Life Isn’t Punishing You—It’s Mirroring You

“The true horror of existence is not the fear of death, but the fear of life. It is the fear of waking up each day to face the same struggles, disappointments, and pain. It is the fear that nothing will ever change, that you are trapped in a cycle of suffering you cannot escape.”
—Albert Camus

I love this quote because I can relate to it so deeply. There was a time in my life when I felt lost, confined by my circumstances, and unable to fully enjoy the moment. I couldn’t see all the beautiful things life had already given me because I was consumed by the stress of what I didn’t have.

I remember longing for a child. It took nearly two years before I became pregnant, and during that time, I carried a deep sense of incompleteness. Other women around me were getting pregnant easily, and I couldn’t understand why it wasn’t happening for me. I convinced myself that once I had a child, everything would be complete—that it would fill the void and prove I was worthy.

My then-husband and I traveled to India, to a sacred temple said to bless couples struggling to conceive. It’s an ancient place, built by a king named Shantanu, who was childless for many years. After praying and building a temple for Lord Krishna, he was blessed with a child. Countless women make pilgrimages there, and the atmosphere was peaceful, sacred, and full of hope. Not long after, I did become pregnant. My joy was beyond words.

But then, I wanted a second child. I believed one wasn’t enough. When I lost that second pregnancy, I became consumed by the lack once again. So much so that I almost forgot to cherish the miracle I already had—my healthy son. I was focused on what was missing, rather than what was present. And I see now that this became a pattern in my life.

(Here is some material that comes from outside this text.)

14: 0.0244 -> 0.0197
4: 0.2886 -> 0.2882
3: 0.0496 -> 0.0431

I carried that mindset into other areas—especially my romantic relationships. I would dwell on what I didn’t have and spin in that emptiness, believing my happiness depended on something or someone outside of me. My awareness—where I placed my focus—shaped my reality.

As a child, I learned to chase love and attention. It became my silent addiction—love as drama, as longing, as lack. And yet, awareness creates reality. The more I lived in the bubble of what was missing, the more it defined my days. I couldn’t enjoy the moment, because I was trapped in old beliefs: that I wasn’t good enough, beautiful enough, worthy enough.

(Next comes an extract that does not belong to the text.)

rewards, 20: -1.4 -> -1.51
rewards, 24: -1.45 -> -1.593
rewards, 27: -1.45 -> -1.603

It took years of reflection and healing to realize that my life was trying to show me something. My relationships, my losses, my shame—all of it was a mirror. I started having honest conversations with my son, and with myself. I began asking: What do I focus on? What do I give my energy to?

Byron Katie says, “If you don’t light your own fire, who will?” I had been running into everyone else’s living rooms, trying to fix their fires, while my own was barely lit. That’s when it changed. I started lighting my own fire again.

When we become truly aware, we understand: the way we feel is always our own choice. We may not control what others do, but we choose how we interpret it, how we respond, and what meaning we give it. Some people may hurt us, yes—but how we carry that pain is up to us. What story do we repeat? What beliefs do we reinforce?

Life isn’t punishing us. But it is mirroring us.

Camus was right—the horror isn’t death. It’s living the same day on repeat, never daring to change. But that’s not where the story has to end. Because once we take back our power, we remember that everything begins within. If we want a better life, we create it through awareness, gratitude, and the courage to break the cycle.

So today, start right here. With what is. With what you do have. Start seeing through the eyes of love, not lack. Begin living the story you want to tell—because you’re the one writing it.